A report from the think tank RAND has concluded that current LLMs do not meaningfully increase the risk of a biological attack by a non-state actor.
In October last year, the same group of researchers released a report that raised the possibility that LLMs “could assist in the planning and execution of a biological attack.” That report did note that the risk of this happening in practice needed further research.
The October report titled “The Operational Risks of AI in Large-Scale Biological Attacks” was criticized by some on the e/acc side of the ‘AI is dangerous’ aisle. Chief AI Scientist at Meta Yann LeCun said the report oversimplified what it takes to create a bio-weapon.
Perhaps an LLM can save you a bit of time, over searching for bioweapon building instructions on a search engine.

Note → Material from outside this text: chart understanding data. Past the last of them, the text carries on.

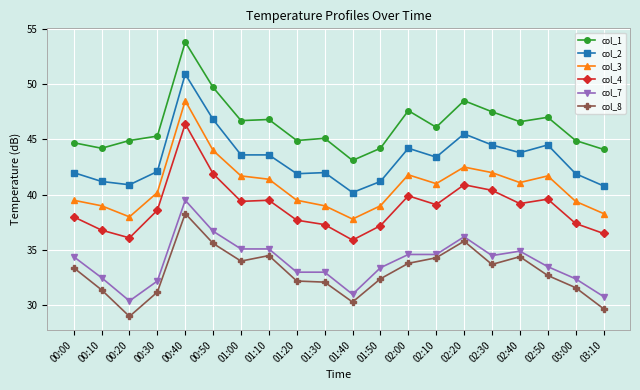

What is the total value across all series at 02:30?

242.6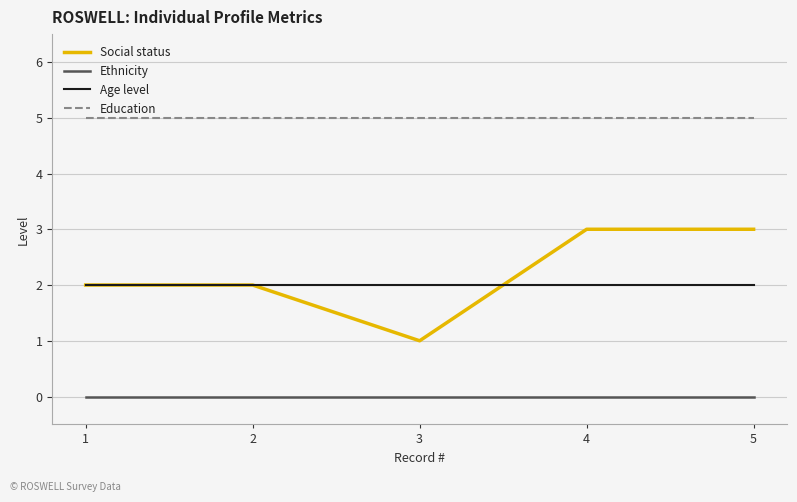

The value of Education at 1 is 2. True or false?

False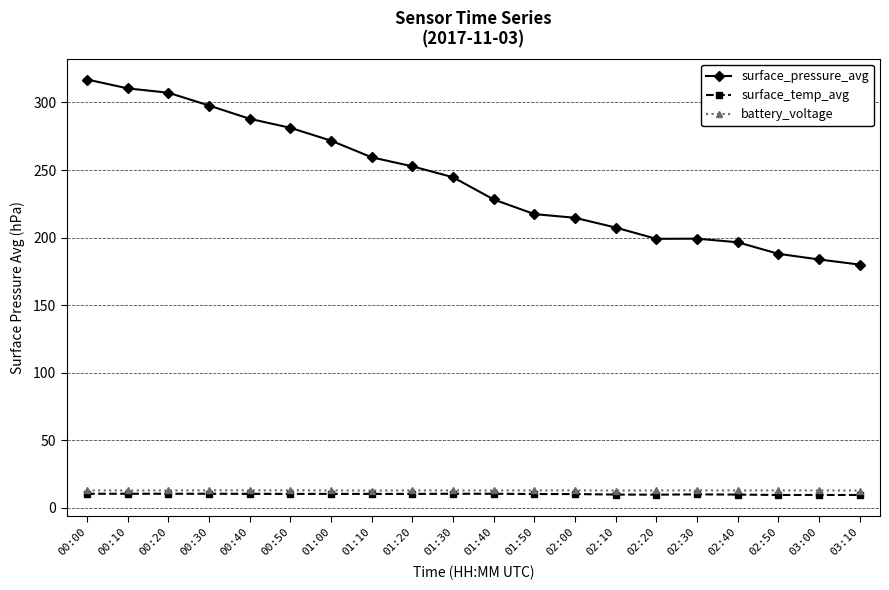

True or false: surface_pressure_avg and battery_voltage intersect in this chart.

False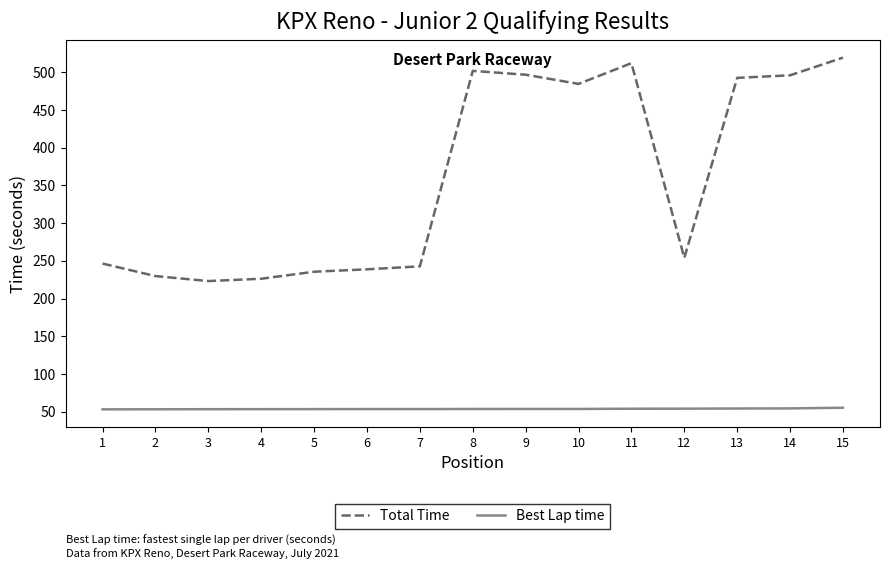

Where does the Total Time series first go above 254?

8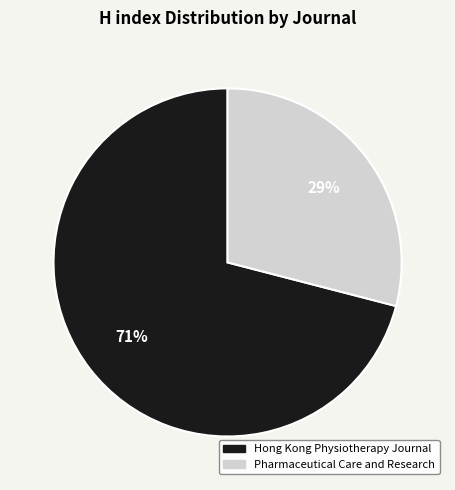

Count the number of slices in the pie.

2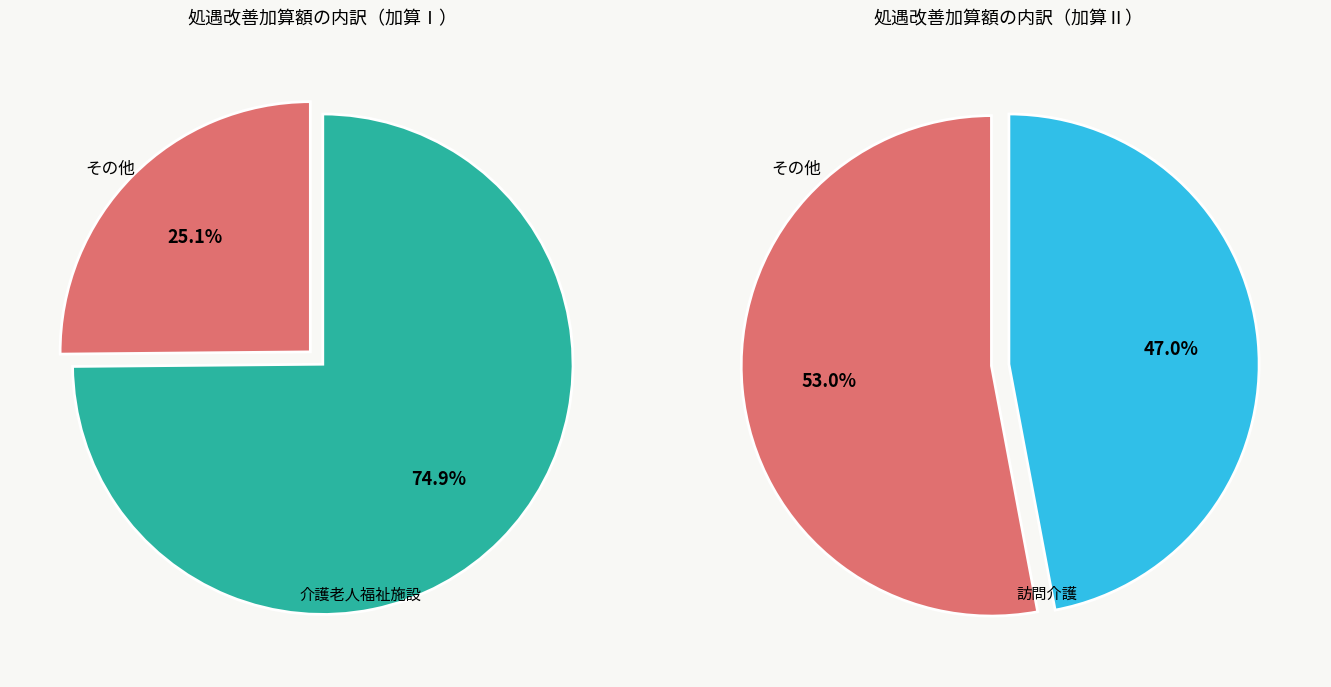

What is the majority slice?

介護老人福祉施設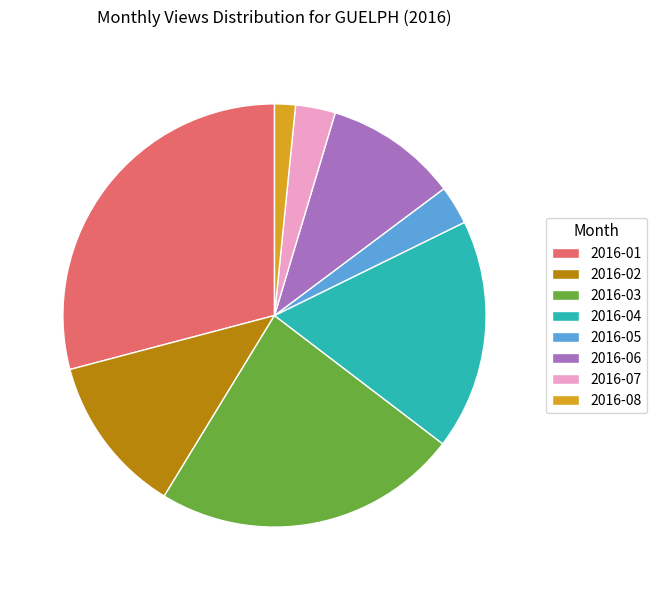

Is the sum of 2016-06 and 2016-08 greater than half?

No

But then, do you know how to do the hard lab work that’s required? https://t.co/QnnZqUOP6X— Yann LeCun (@ylecun) November 2, 2023
We’re OK for now
The latest RAND report titled “Current Artificial Intelligence Does Not Meaningfully Increase Risk of a Biological Weapons Attack” confirmed LeCun’s assessment and took some wind out of the sails of those on the effective altruist side of the aisle.
The researchers, led by Senior RAND Engineer Christopher A. Mouton, ran a red-teaming exercise to see how a malicious non-state actor might use an LLM to build a biological weapon.
Participants were tasked with planning a biological attack with some having access to the internet and an LLM, while others only had access to the internet. They didn’t name the LLMs that were used.
The result was that there was “no statistically significant difference in the viability of plans generated with or without LLM assistance.” In other words, ChatGPT isn’t going to tell you anything you can’t already Google.
In fact, their results showed that the plans developed by the teams using an LLM were marginally less viable than those that only had access to the internet. It’s comforting that no team was able to come up with a bio-attack plan that was actually workable.
As AI models get more intelligent, that could change. Mouton said, “Just because today’s LLMs aren’t able to close the knowledge gap needed to facilitate biological weapons attack planning doesn’t preclude the possibility that they may be able to in the future.”
Can emerging AI tools—specifically, large language models (LLMs)—be used to launch a large-scale biological attack?
A new RAND study explores this question through a red-team exercise. Here are the results. 🧵 https://t.co/foFmWltIuQ
— RAND (@RANDCorporation) January 25, 2024
More research needed
The report acknowledged that the research didn’t determine how big that knowledge gap was. Mouton said further research into this was important “because AI technology is available to everyone—including dangerous non-state actors—and it’s advancing faster than governments can keep pace.”
People pushing for the development of AGI say the potential for a superintelligent AI is real and achievable. But a lot of those people will be the ones now saying, ‘I told you so’ and scoff at the idea that AI could pose a risk like the one RAND investigated.
We probably don’t need to be running around shouting ‘The sky is falling!’, but to say that an artificial intelligence smarter than us won’t potentially enable bad actors is also ignorant. And dangerous.